An exact reproduction of the lines below, from the first through the one with "right front paw: (152, 151)", is the whole answer; pictures have no place in it.

══════════════════════════════

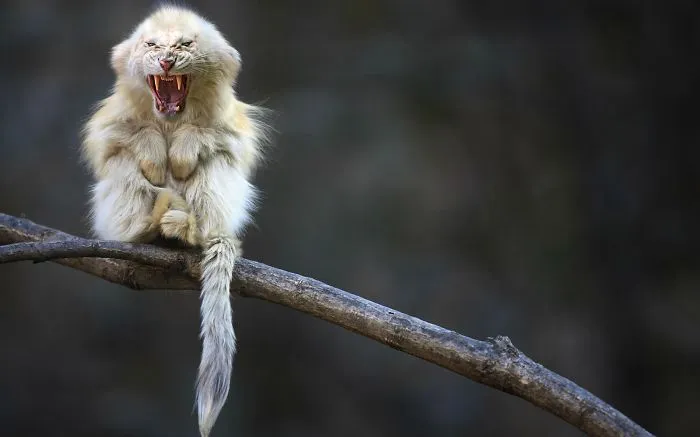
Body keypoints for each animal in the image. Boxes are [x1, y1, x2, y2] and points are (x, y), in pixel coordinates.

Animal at [81, 6, 267, 436]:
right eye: (151, 45)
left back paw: (189, 230)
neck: (170, 118)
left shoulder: (232, 124)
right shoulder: (111, 121)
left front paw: (182, 151)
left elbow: (228, 143)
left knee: (216, 164)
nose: (166, 60)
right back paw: (145, 228)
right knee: (123, 165)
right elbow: (112, 141)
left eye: (185, 44)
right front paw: (152, 151)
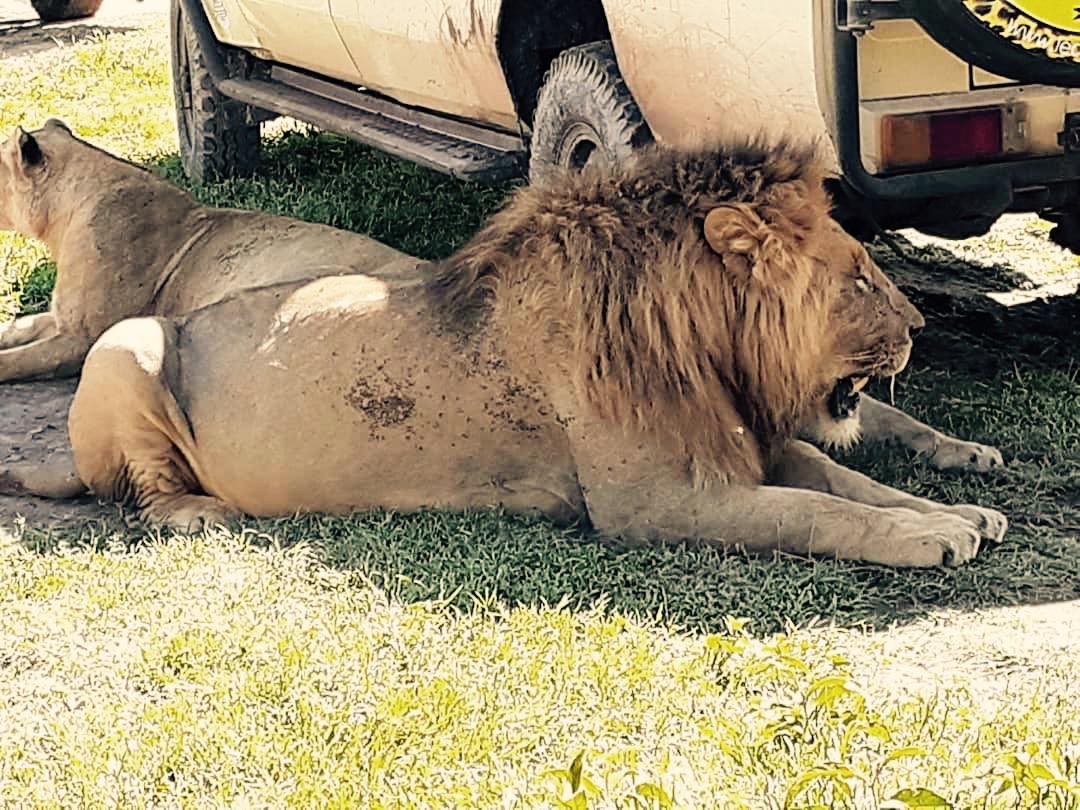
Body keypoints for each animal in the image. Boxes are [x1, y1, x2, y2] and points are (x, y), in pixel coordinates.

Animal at [0, 129, 1007, 566]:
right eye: (860, 278)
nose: (920, 330)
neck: (702, 340)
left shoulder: (750, 445)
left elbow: (848, 481)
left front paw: (959, 511)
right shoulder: (656, 502)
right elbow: (818, 513)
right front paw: (934, 537)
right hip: (125, 341)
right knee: (141, 497)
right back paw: (208, 515)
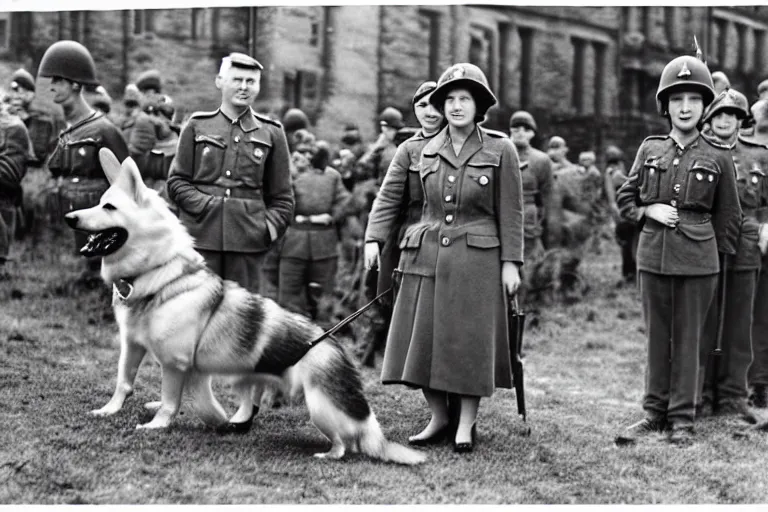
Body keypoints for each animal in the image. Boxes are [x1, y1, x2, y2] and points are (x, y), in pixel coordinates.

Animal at [64, 147, 426, 464]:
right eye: (99, 203)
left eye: (109, 207)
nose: (69, 217)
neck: (160, 273)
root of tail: (337, 351)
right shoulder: (134, 346)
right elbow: (124, 383)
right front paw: (111, 410)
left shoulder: (175, 365)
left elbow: (170, 400)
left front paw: (158, 425)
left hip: (319, 407)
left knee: (345, 443)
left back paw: (328, 454)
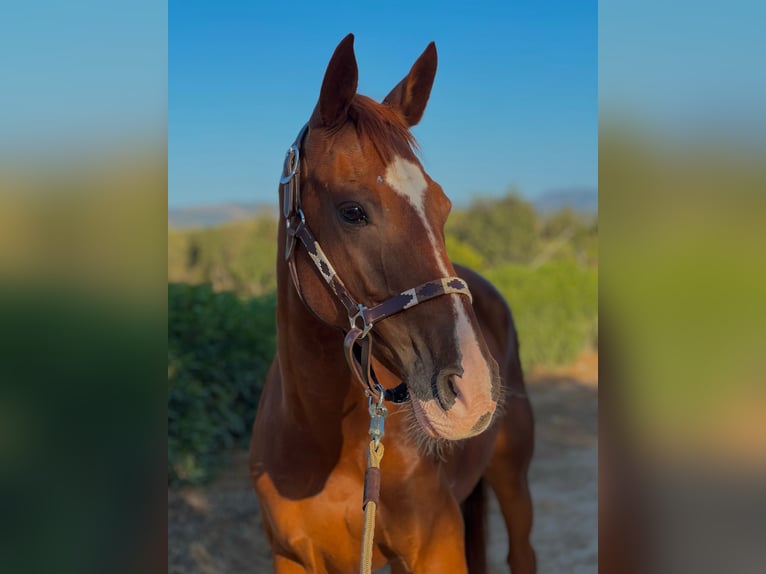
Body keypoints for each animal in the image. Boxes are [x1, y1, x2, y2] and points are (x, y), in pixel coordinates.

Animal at [249, 36, 536, 574]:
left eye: (443, 205)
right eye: (352, 210)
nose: (473, 390)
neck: (324, 442)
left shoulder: (437, 550)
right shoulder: (291, 557)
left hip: (513, 475)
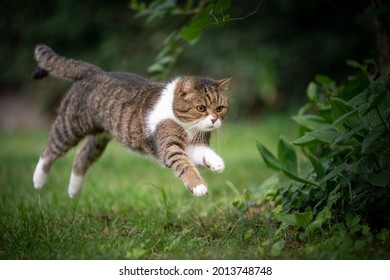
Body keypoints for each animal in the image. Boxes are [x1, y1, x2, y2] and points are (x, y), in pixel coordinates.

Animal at [32, 44, 232, 197]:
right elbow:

══════════════════════════════

Result of the task |
Body keypoints for each animal in the image. Boxes are [x1, y1, x2, y2] and points are (x, y), in pixel coordinates.

Animal at [81, 6, 267, 436]:
right eye: (151, 45)
left back paw: (189, 230)
neck: (170, 118)
left shoulder: (232, 124)
right shoulder: (111, 121)
left front paw: (182, 151)
left elbow: (228, 143)
left knee: (216, 164)
nose: (166, 60)
right back paw: (145, 228)
right knee: (123, 165)
right elbow: (112, 141)
left eye: (185, 44)
right front paw: (152, 151)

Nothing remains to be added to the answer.